Once a notebook is preprocessed, it’s time to convert the notebook into the destination format.

Templates and Filters

Most Exporters in nbconvert are a subclass of TemplateExporter, which means they use a jinja template to render a notebook into the destination format. If you want to change how an exported notebook looks in an existing format, a custom template is the place to start.

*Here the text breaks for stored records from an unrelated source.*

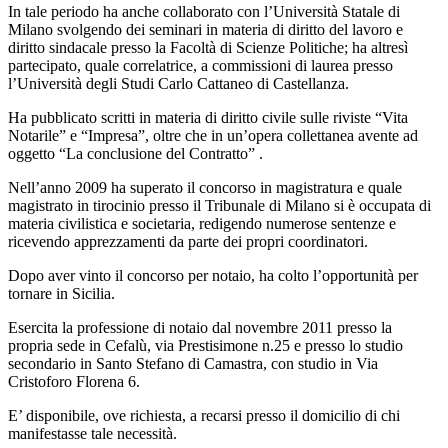
In tale periodo ha anche collaborato con l’Università Statale di
Milano svolgendo dei seminari in materia di diritto del lavoro e
diritto sindacale presso la Facoltà di Scienze Politiche; ha altresì
partecipato, quale correlatrice, a commissioni di laurea presso
l’Università degli Studi Carlo Cattaneo di Castellanza.
Ha pubblicato scritti in materia di diritto civile sulle riviste “Vita
Notarile” e “Impresa”, oltre che in un’opera collettanea avente ad
oggetto “La conclusione del Contratto” .
Nell’anno 2009 ha superato il concorso in magistratura e quale
magistrato in tirocinio presso il Tribunale di Milano si è occupata di
materia civilistica e societaria, redigendo numerose sentenze e
ricevendo apprezzamenti da parte dei propri coordinatori.
Dopo aver vinto il concorso per notaio, ha colto l’opportunità per
tornare in Sicilia.
Esercita la professione di notaio dal novembre 2011 presso la
propria sede in Cefalù, via Prestisimone n.25 e presso lo studio
secondario in Santo Stefano di Camastra, con studio in Via
Cristoforo Florena 6.
E’ disponibile, ove richiesta, a recarsi presso il domicilio di chi
manifestasse tale necessità.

A jinja template is composed of blocks that look like this (taken from nbconvert’s default html template):

{% block stream_stdout -%}
<div class="output_subarea output_stream output_stdout output_text">
<pre>
{{- output.text | ansi2html -}}
</pre>
</div>
{%- endblock stream_stdout %}

This block determines how text output on stdout is displayed in HTML. The {{- output.text | ansi2html -}} bit means “Take the output text and pass it through ansi2html, then include the result here.” In this example, ansi2html is a filter. Filters are a jinja concept; they are Python callables which take something (typically text) as an input, and produce a text output. If you want to perform new or more complex transformations of particular outputs, a filter may be what you need. Typically, filters are pure functions. However, if you have a filter that itself requires some configuration, it can be an instance of a callable, configurable class.

Once it has passed through the template, an Exporter is done with the notebook, and returns the file data. At this point, we have the file data as text or bytes and we can decide where it should end up. When you are using nbconvert as a library, as opposed to the command-line application, this is typically where you would stop, take your exported data, and go on your way.

Writers

A Writer takes care of writing the resulting file(s) where they should end up. There are two basic Writers in nbconvert:

  1. stdout - writes the result to stdout (for pipe-style workflows)
  2. Files (default) - writes the result to the filesystem

Once the output is written, nbconvert has done its job.

Postprocessors

A Postprocessor is something that runs after everything is exported and written to the filesystem. The only postprocessor in nbconvert at this point is the ServePostProcessor, which is used for serving reveal.js HTML slideshows.